> **Exercise aim**
Could you write out, word for word, the lines from the one containing "производительности desktop-приложения в" through the end of the rows, both ends included?

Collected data
_ _ _ _ _

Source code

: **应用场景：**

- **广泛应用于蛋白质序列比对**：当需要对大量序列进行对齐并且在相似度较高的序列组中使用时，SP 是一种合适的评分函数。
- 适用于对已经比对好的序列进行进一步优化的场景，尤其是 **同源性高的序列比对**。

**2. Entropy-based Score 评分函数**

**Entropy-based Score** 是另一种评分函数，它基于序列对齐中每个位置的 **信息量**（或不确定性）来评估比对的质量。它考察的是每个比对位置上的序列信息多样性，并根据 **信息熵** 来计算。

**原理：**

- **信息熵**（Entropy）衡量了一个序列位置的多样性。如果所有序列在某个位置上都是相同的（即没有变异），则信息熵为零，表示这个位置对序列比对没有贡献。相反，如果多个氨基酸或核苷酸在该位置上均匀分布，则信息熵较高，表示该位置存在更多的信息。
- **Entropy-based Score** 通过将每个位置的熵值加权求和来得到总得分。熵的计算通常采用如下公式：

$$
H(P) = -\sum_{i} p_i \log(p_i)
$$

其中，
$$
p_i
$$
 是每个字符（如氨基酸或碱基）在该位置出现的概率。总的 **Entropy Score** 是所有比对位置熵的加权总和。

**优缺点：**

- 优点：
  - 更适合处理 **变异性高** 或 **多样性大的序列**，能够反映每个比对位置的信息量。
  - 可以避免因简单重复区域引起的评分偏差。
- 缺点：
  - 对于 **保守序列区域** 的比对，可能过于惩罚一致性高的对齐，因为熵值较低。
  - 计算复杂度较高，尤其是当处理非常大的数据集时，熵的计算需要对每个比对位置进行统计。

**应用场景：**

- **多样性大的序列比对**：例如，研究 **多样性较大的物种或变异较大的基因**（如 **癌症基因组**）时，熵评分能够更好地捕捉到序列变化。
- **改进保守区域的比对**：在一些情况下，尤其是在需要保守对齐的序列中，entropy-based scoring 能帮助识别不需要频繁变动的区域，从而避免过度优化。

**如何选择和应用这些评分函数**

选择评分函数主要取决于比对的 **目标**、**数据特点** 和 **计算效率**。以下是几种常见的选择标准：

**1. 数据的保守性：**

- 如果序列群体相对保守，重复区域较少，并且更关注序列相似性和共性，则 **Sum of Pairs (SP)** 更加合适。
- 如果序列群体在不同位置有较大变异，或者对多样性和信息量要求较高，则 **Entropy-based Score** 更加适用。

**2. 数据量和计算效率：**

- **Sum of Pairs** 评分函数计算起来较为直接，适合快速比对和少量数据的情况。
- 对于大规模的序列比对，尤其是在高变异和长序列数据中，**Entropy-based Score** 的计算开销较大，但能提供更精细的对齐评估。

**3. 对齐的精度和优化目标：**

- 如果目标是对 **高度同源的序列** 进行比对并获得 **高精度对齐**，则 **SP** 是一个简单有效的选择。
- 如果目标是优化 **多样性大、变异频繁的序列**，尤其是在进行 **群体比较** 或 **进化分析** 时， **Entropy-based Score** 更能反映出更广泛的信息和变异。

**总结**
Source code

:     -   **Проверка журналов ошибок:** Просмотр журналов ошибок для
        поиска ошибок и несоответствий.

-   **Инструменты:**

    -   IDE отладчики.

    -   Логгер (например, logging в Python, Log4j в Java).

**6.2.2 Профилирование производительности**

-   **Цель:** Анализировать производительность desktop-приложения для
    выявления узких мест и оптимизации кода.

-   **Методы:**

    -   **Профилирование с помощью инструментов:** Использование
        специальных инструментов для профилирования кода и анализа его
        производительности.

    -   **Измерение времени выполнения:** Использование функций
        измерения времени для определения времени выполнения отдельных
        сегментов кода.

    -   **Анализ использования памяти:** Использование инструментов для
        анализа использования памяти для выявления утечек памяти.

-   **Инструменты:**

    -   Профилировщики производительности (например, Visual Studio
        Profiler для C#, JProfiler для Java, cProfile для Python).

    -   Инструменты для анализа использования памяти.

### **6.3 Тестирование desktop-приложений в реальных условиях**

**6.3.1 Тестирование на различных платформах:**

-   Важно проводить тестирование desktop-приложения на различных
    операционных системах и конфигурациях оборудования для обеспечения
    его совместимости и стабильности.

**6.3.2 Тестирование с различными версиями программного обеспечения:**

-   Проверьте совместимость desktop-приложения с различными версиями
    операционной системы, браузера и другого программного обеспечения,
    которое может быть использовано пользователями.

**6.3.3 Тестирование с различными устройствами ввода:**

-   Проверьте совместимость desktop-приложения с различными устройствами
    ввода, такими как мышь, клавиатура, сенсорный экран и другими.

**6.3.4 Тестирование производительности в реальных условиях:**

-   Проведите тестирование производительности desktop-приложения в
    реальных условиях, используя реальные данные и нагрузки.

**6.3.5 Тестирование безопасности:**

_ _ _ _ _

> **Response to the task**
-   Проведите тестирование производительности desktop-приложения в
    реальных условиях, используя реальные данные и нагрузки.

**6.3.5 Тестирование безопасности:**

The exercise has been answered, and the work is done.